Dr. Wallace was 23 when he co-founded and became director of My Brothaz Keeper, a volunteer non profit focused on HIV and STI prevention among Atlanta’s young, Black, gay, bisexual and queer men. For World AIDS Day 2007, as board chairman of the House of Blahnik, he organized a ball at the Georgia World Congress Center, the first of many balls he staged over the next 15 years.

He entered HIV research when he joined the team at the University of Rochester, in New York state, where he began his advocacy in support of research for biomedical HIV prevention strategies. In 2013, he moved to Seattle to join The Legacy Project, a program at the Office of HIV/AIDS Network Coordination at Fred Hutch. He later joined the staff of HVTN’s Social and Behavioral Science and Community Engagement Unit. In 2019, he received his PhD. He became HVTN’s director of external relations the following year, when Steven Wakefield, one of his mentors, retired.

Dr. Wallace championed the lives of people in the transgender and non-binary communities, calling out the violence and disparities they experienced. Within the house and ball communities, many called him, “father,” as they looked to him for his steadying presence and mentorship.

“One thing that I will always remember was his commitment to mentor and help others to grow and develop,” said HIV researcher Christopher Hucks-Ortiz. “Having come up through the trenches as he did, Stephaun was very intentional about supporting others in their journey.
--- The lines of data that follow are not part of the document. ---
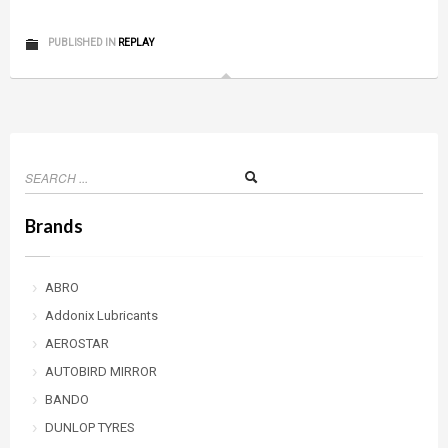
PUBLISHED IN
REPLAY
Brands
ABRO
Addonix Lubricants
AEROSTAR
AUTOBIRD MIRROR
BANDO
DUNLOP TYRES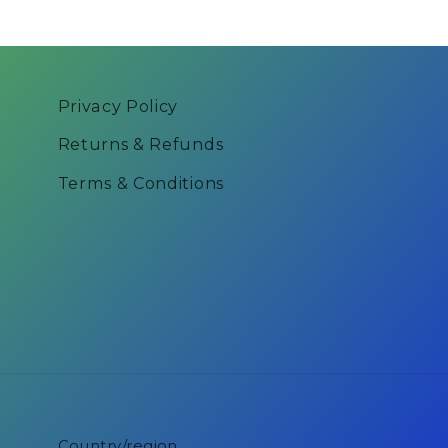
Privacy Policy
Returns & Refunds
Terms & Conditions
Country/region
Many of them called him ‘Dad,’ because of the role that he played in their lives. His influence will continue because of the work of these sons and daughters.”

His work caught the attention of Bill Gates, who featured Dr. Wallace in Gates’ “Heroes in the Field” blog series. “Everday experiences of racism and xenophobia contribute to people's hesitancy and skepticism,” Dr. Wallace says in the video. “But if they're hesitant if they're skeptical, this is an opportunity to provide information and to build a relationship. How do we demystify this idea of vaccines, this idea of science? We do it by translating the science and communicating it plainly.” 
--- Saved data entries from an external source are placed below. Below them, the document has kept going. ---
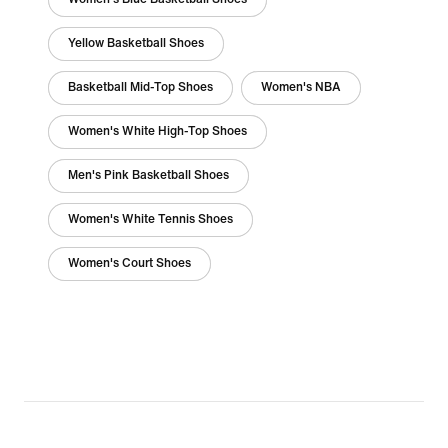
Yellow Basketball Shoes
Basketball Mid-Top Shoes
Women's NBA
Women's White High-Top Shoes
Men's Pink Basketball Shoes
Women's White Tennis Shoes
Women's Court Shoes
In a 2021 webinar about health inequities experienced by people living with HIV during the COVID-19 pandemic hosted by POSITIVELY AWARE, he observed how any improvements in health outcomes will require historic and systemic change.

“What we’re really talking about here are systems and how all of these systems sort of work or play together,” he said. “Many of these systems are not just contemporary, they have historical standings and originations, and they continue to exist and permeate our communities now, and these things continue to work in opposition to healthcare.

“When I think about how we need to change the healthcare system, we need to dig deep,” he added. “As we’re digging deep and doing the work to transform systems, we also simultaneously need to envision what this new system is going to be. We can’t leave it up to the same folks who designed this system to design the new system. We’ll find ourselves back in the same place.”

Dr. Wallace leaves behind a brother, Jeremiah, a sister, Krystal, and a large and extended chosen family with children from many houses, including The House of Elite, which he reopened in 2004, The House of Blahnik and The House of Marc Jacobs, which he founded in 2021.